Sophia is suddenly confused. "Then why did Brad send me this?"

Dolph Lundgren is duty personified. "Mr. Silverstone—Brad Silverstone—is just so happy for your effort in showing him the finer aspects of literature, Miss Masterson. He's generous like that. He would have given this to you personally, but he had to be on a jet last night. An urgent business meeting in Switzerland with his father. He hopes you'll understand." He fishes out a bright red-and-gold envelope and presents it to her. "He would also love you to be at the opening of his new exclusive bar, the Fastidio."

Stunned, Sophia holds the invite as if it would crumble at anything more than a whisper.

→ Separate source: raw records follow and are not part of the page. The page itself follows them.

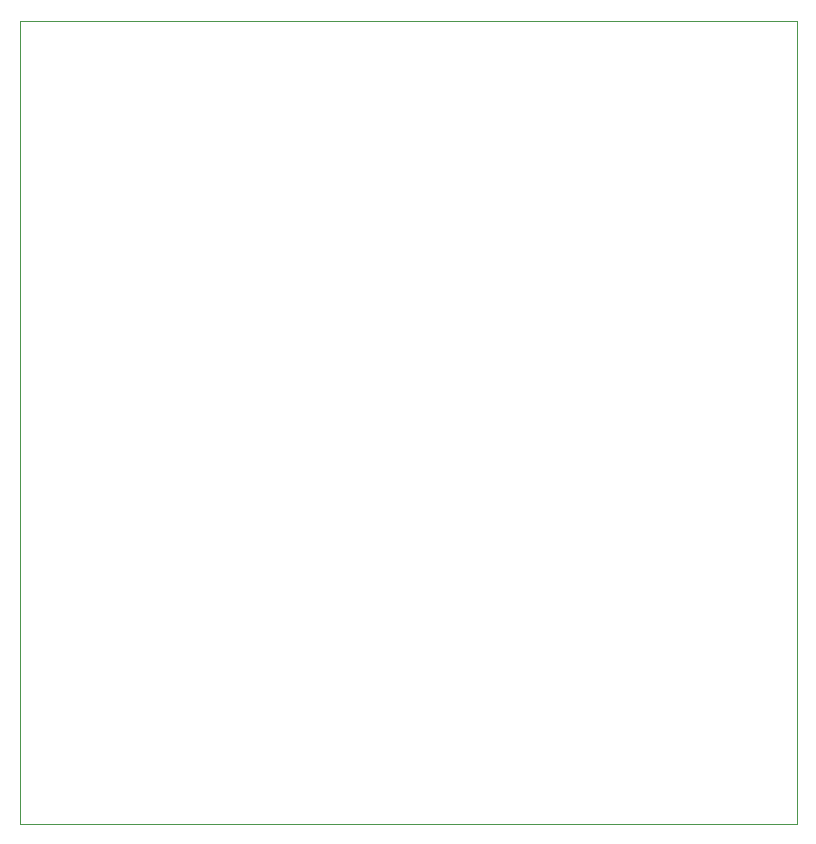
<source format=gbr>
G04 #@! TF.GenerationSoftware,KiCad,Pcbnew,8.0.2*
G04 #@! TF.CreationDate,2024-06-19T11:25:55-04:00*
G04 #@! TF.ProjectId,StringsVR-PiHat,53747269-6e67-4735-9652-2d5069486174,1*
G04 #@! TF.SameCoordinates,Original*
G04 #@! TF.FileFunction,Profile,NP*
%FSLAX46Y46*%
G04 Gerber Fmt 4.6, Leading zero omitted, Abs format (unit mm)*
G04 Created by KiCad (PCBNEW 8.0.2) date 2024-06-19 11:25:55*
%MOMM*%
%LPD*%
G01*
G04 APERTURE LIST*
G04 #@! TA.AperFunction,Profile*
%ADD10C,0.038100*%
G04 #@! TD*
G04 APERTURE END LIST*
D10*
X114520000Y-71110000D02*
X180320000Y-71110000D01*
X180320000Y-139110000D01*
X114520000Y-139110000D01*
X114520000Y-71110000D01*
M02*

</source>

"Hey!" Everyone turns to see Carol, clutching her fork and pointing it menacingly at the chauffeur. "I also tutored Brad. I'm sure he's also sending me a box of watchamacallit!"

"And who would you be, ma'am?"

Every inch of surface area on Carol Smith's face quivers with defiance as she says her name.

Dolph Lundgren hesitates. "May I speak with you in private, Mrs. Smith?"

"I'm single!" Carol fumes. "And you can say here whatever you need to say, in front of these people!"

"I'm very sorry, Miss Smith." Dolph Lundgren stands so erect—his own way of maintaining a sense of dignity in his job as bearer of not-so-glad tidings. "But Mister Silverstone says he's canceling the swimming lessons. He's no longer interested in taking part in the competition."

Carol's mouth falls open.

"He'd also like to ask you to please stop texting him and sending him forwarded emails of a romantic nature. You will be compensated well for last Saturday's session, and the payment should appear in your next salary. Mister Silverstone expresses his gratitude for your effort."

"That's it?" Carol's face is beet red. "That's fucking it?"

The audience of co-teachers gasps at the forbidden, unmentionable word. Carol realizes this, glares at everyone and stomps out in a huff.

"She must be under so much stress," Mr. Frome offers. Everyone readily agrees.

"Will you be attending, ma'am?" Brad Silverstone's chauffeur/butler/in-house action star asks.

"Well," Sophia's mind is a messy tangle of ribboned thoughts. She would like to sleep on it, she says. And as Dolph Lundgren nods and leaves, Sophia knows in her heart this invitation is a lot more tempting than a whole box of obscenely priced chocolates. She will not be able to resist it.